Understanding the Monthly Servicing Fee
Key Takeaways
- The servicing fee pays the company that manages your loan statements and line of credit.
- FHA rules cap the maximum fee at $30 to $35 per month.
- Due to intense market competition, most modern lenders do not charge a servicing fee.
When reading through the dense legal disclosures of a Home Equity Conversion Mortgage (HECM), you may notice a line item mentioning a "Monthly Servicing Fee."
For seniors who are taking out a reverse mortgage specifically to eliminate monthly payments, seeing a new monthly fee can be alarming.
What Does the Servicer Do?
The company that originates your loan (the broker or the bank) rarely holds onto it.

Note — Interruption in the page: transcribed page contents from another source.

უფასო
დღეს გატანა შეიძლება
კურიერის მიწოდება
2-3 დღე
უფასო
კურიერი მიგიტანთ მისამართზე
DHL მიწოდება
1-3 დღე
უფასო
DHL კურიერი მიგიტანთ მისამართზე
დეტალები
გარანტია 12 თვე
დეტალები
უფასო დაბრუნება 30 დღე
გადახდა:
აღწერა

They sell the loan to a massive Wall Street aggregator, who then hires a "Servicing Company" to manage the day-to-day operations of the loan for the next 20 years.
The servicer's job is highly complex: - They must mail you monthly statements showing your compounding interest. - They must process your requests when you want to draw cash from your line of credit. - They must monitor your county property tax records to ensure you aren't delinquent. - They must process your annual occupancy certificate.
The monthly servicing fee is designed to pay this company for their ongoing administrative work.
The FHA Cap
Because the FHA heavily regulates the reverse mortgage industry, they place a strict limit on how much a servicer can charge you: - $30 per month for loans with a fixed interest rate or an annually adjusting rate. - $35 per month for loans with a monthly adjusting rate.
Crucially, you do not write a check for this fee. The $30 is simply added to your loan balance every month, compounding with the rest of your interest.
The Good News: The Fee is Disappearing
In the early 2000s, almost every reverse mortgage charged a servicing fee.
Today, the industry is incredibly competitive. To win your business, the vast majority of modern lenders waive the servicing fee entirely. They have realized that the margin they make on the interest rate is more than enough to cover the administrative costs.
If you receive a Good Faith Estimate from a lender and it includes a $35 monthly servicing fee, you should absolutely demand they remove it, or tell them you will take your business to a competitor who does not charge one.